2021-03-24 Fr Agostino Caletti – Master of Novices

Summer SJ

by Giacomo Mottola

Here I am on the other side of the screen six year later. Yes, because I remember well that summer after the first year of seminary when I went through all the pages of the novice website to read about the novices’ experience. As I read about their summer activities I began to feel, ever more clearly, the desire to live this way. Although the accounts of summer experience were so accurate that I felt like I was living them as I read them, at the end of this summer I must admit that doing them is far more challenging that reading them from the comfort of the sofa.

Of course I imagined that I would go from one experience to the next, always ready to commit myself to the end, in a perfect spirit of obedience to my superiors but I discovered that obedience is not only an outward appearance. It is not enough to do what they asked of you and do it to the best of your ability.
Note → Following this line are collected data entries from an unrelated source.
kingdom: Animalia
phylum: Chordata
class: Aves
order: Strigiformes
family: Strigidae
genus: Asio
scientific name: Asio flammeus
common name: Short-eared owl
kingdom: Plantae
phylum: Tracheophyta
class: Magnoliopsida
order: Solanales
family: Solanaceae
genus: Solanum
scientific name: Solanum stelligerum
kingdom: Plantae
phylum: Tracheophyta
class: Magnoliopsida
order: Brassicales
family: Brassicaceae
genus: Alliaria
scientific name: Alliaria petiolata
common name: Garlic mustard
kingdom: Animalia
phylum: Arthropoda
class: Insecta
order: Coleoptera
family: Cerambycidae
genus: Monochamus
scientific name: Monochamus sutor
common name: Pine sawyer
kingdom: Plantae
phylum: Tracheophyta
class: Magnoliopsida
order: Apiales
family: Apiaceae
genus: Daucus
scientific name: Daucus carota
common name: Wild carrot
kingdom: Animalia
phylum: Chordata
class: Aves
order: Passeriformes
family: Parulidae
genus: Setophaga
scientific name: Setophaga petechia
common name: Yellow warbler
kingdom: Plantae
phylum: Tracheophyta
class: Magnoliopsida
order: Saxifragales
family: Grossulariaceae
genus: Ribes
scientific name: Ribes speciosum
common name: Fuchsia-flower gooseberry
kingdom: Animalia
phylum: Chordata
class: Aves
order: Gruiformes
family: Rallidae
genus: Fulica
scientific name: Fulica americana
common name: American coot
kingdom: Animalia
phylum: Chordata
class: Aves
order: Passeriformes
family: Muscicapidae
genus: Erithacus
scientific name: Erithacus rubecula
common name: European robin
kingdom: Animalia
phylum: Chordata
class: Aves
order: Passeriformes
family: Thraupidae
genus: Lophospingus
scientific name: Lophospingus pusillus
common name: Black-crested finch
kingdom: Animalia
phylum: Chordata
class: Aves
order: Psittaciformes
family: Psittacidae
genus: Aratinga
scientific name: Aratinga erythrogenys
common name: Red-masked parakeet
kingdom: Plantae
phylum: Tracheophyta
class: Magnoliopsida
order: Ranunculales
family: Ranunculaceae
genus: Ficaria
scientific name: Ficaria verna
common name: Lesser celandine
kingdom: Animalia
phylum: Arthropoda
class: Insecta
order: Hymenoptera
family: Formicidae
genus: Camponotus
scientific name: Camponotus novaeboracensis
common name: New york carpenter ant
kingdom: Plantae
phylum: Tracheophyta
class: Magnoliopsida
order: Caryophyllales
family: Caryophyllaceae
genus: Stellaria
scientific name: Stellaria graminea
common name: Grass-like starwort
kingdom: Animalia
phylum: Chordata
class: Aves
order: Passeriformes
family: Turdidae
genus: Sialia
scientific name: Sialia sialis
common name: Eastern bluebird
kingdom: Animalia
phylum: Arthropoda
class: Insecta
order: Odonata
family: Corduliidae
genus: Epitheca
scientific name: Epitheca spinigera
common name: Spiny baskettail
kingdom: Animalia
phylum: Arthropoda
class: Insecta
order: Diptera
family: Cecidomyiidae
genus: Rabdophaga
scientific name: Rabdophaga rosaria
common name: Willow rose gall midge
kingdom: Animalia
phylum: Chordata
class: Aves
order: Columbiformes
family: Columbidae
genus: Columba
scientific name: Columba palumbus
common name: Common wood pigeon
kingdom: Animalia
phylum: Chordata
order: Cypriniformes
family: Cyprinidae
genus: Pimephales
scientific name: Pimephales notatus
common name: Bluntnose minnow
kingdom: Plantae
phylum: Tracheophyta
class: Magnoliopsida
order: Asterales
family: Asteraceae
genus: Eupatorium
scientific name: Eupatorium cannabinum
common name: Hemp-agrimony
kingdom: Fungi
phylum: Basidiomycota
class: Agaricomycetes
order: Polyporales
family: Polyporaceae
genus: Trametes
When I found myself from time to time in new contests where I know no one, or almost no one, I realized that a part of me was starting to play defensively and a whole apparent set of good reasons was ready to argue that it was OK. After all I had obeyed but a part of me was not there missing the opportunity to learn, experiment and get involved.

Thanks to the advice of one Jesuit in charge of one of the activities I took part in, I learned a big lesson this year. Situations are objective but interpretations are relative. There are work situations that may be easier than others but it is up to us to choose whether to see that difficulty as a threat to be defended against or as a challenge to be faced. I have also noticed that I come into daily contact with situations that I may perceive as challenges or threats. By frequently examining my conscience to see where I have acted defensively and where I have put myself on the line, I am discovering new aspects every day to work on in order to learn to trust the good Lord more and more.